How to sort hash in Ruby - ruby

I have the following hash:
scores = {
"Charlie" => 0
"Delta" => 5
"Beta" => 2
"Alpha" => 0
}
The numbers listed are integers, and the teams are represented as strings.
How can I sort the list by score, and if there is a tie, list it alphabetically, and then output it?
I imagine the intended output to look like:
1. Delta, 5 pts
2. Beta, 2 pts
3. Alpha, 0 pts
4. Charlie, 0 pts
I sorted the hash, but am not sure how to sort by alphabetical order if there is a tie. The code I used is below:
scores = Hash[ scores.sort_by { |team_name, scores_array| scores_array.sum.to_s } ]

In Ruby, Arrays are lexicographically ordered. You can make use of that fact for sorting by multiple keys: just create an array of the keys you want to sort by:
scores.sort_by {|team, score| [-score, team] }.to_h
#=> {'Delta' => 5, 'Beta' => 2, 'Alpha' => 0, 'Charlie' => 0}

The general pattern for sorting a Hash into a sorted Array of key/value pairs looks like this.
sorted_array_of_tuples = hash.sort { |a,b| ... }
A Hash has the Enumerable mixin which means it can use sort. Used on a Hash sort compares tuples (two element Arrays) of the key and value, so we can craft block that compares both the key and value easily.

◆ ◆ ◆ ◆ ◆

• **CHALLENGE 1**
Identify each line of the records that contains the string "upbow", and copy those lines out.
The records have no connection to the Ruby hash-sorting thread.

◆ ◆ ◆ ◆ ◆

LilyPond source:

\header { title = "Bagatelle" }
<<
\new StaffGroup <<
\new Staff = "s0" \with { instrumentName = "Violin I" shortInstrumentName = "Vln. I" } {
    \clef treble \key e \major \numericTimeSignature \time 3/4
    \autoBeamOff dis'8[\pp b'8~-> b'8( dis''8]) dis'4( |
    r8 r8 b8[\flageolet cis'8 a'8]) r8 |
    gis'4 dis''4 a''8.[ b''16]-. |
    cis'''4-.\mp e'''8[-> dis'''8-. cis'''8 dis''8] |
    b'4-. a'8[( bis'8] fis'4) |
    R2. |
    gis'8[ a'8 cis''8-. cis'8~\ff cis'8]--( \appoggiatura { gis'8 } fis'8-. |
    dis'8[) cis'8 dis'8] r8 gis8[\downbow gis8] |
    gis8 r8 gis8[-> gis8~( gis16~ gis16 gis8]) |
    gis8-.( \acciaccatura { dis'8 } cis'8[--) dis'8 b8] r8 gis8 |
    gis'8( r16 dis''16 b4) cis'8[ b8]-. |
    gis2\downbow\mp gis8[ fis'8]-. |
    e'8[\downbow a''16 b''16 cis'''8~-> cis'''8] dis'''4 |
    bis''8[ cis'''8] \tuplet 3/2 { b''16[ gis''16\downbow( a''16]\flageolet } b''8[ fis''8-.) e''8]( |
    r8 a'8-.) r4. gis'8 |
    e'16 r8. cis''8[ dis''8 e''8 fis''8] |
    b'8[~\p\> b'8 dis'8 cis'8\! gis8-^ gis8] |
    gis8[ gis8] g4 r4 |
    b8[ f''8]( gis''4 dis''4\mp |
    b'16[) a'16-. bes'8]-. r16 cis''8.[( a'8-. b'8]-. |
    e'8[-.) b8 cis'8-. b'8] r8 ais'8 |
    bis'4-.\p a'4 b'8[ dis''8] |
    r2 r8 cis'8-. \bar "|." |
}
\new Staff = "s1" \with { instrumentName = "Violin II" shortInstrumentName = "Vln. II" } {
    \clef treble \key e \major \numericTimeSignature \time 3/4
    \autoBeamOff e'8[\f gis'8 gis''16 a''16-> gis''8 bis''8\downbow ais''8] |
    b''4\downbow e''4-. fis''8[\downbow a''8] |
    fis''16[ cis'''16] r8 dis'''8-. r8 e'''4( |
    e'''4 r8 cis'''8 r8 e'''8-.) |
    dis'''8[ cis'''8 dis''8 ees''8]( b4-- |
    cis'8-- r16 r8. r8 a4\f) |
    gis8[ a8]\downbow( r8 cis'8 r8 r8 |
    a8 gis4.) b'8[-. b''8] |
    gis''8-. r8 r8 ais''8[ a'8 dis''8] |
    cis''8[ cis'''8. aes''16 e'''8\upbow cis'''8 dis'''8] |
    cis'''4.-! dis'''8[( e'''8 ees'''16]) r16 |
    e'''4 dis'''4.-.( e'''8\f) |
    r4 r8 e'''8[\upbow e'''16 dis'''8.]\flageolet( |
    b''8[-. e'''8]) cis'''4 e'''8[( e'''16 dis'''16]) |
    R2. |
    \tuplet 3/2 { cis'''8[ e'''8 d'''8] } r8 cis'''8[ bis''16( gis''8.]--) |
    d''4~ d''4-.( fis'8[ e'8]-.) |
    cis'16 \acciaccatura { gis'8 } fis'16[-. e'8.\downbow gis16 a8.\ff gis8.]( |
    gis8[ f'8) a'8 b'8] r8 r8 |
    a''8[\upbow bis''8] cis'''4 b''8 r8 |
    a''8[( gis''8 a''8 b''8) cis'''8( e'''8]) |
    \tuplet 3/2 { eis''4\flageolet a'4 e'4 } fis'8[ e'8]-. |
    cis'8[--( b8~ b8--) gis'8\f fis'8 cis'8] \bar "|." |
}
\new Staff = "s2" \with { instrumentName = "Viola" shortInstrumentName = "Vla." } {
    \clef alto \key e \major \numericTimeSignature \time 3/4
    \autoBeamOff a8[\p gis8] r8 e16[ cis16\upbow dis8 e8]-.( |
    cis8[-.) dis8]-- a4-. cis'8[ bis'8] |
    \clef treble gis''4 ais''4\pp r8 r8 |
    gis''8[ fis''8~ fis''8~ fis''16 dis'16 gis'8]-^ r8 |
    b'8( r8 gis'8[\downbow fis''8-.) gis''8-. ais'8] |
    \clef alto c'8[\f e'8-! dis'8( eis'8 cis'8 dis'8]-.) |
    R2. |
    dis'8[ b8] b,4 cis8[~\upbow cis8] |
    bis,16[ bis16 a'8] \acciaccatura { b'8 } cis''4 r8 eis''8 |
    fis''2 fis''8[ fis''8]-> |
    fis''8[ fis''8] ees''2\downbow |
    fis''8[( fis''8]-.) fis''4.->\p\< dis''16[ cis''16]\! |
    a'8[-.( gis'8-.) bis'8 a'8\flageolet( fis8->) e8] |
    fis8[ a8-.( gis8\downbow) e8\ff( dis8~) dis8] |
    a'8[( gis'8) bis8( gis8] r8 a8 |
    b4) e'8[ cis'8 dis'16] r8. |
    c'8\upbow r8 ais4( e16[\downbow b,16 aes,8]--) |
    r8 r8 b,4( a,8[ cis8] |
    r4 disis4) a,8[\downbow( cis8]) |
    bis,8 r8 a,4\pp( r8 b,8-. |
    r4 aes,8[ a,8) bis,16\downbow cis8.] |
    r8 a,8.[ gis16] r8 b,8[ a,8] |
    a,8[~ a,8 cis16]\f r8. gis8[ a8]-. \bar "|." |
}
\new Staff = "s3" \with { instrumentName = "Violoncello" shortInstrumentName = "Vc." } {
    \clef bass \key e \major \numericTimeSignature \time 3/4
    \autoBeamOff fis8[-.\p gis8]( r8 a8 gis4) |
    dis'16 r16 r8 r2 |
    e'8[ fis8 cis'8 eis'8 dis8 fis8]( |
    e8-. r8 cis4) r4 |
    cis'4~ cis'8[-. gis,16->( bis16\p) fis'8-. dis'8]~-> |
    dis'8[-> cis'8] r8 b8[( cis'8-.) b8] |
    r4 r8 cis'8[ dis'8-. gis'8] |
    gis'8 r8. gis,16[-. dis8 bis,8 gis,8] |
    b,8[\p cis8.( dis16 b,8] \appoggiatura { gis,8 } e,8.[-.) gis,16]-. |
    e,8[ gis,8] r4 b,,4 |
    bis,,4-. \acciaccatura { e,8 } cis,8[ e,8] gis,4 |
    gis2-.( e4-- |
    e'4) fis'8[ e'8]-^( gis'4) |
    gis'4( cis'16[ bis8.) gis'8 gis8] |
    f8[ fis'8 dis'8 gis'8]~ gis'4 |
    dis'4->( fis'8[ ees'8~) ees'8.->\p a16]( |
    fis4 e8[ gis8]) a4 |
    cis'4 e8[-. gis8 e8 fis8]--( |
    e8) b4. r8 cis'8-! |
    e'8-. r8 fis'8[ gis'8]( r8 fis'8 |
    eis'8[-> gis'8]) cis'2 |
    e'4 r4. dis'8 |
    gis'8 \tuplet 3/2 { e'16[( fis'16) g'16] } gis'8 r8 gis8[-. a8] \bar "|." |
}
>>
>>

◆ ◆ ◆ ◆ ◆

• **CHALLENGE 2**
Print the Ruby hash-sorting thread in full, with no changes.

• **FINAL ANSWER 1**
    cis''8[ cis'''8. aes''16 e'''8\upbow cis'''8 dis'''8] |
    r4 r8 e'''8[\upbow e'''16 dis'''8.]\flageolet( |
    a''8[\upbow bis''8] cis'''4 b''8 r8 |
    \autoBeamOff a8[\p gis8] r8 e16[ cis16\upbow dis8 e8]-.( |
    dis'8[ b8] b,4 cis8[~\upbow cis8] |
    c'8\upbow r8 ais4( e16[\downbow b,16 aes,8]--) |

• **FINAL ANSWER 2**
How to sort hash in Ruby - ruby

I have the following hash:
scores = {
"Charlie" => 0
"Delta" => 5
"Beta" => 2
"Alpha" => 0
}
The numbers listed are integers, and the teams are represented as strings.
How can I sort the list by score, and if there is a tie, list it alphabetically, and then output it?
I imagine the intended output to look like:
1. Delta, 5 pts
2. Beta, 2 pts
3. Alpha, 0 pts
4. Charlie, 0 pts
I sorted the hash, but am not sure how to sort by alphabetical order if there is a tie. The code I used is below:
scores = Hash[ scores.sort_by { |team_name, scores_array| scores_array.sum.to_s } ]

In Ruby, Arrays are lexicographically ordered. You can make use of that fact for sorting by multiple keys: just create an array of the keys you want to sort by:
scores.sort_by {|team, score| [-score, team] }.to_h
#=> {'Delta' => 5, 'Beta' => 2, 'Alpha' => 0, 'Charlie' => 0}

The general pattern for sorting a Hash into a sorted Array of key/value pairs looks like this.
sorted_array_of_tuples = hash.sort { |a,b| ... }
A Hash has the Enumerable mixin which means it can use sort. Used on a Hash sort compares tuples (two element Arrays) of the key and value, so we can craft block that compares both the key and value easily.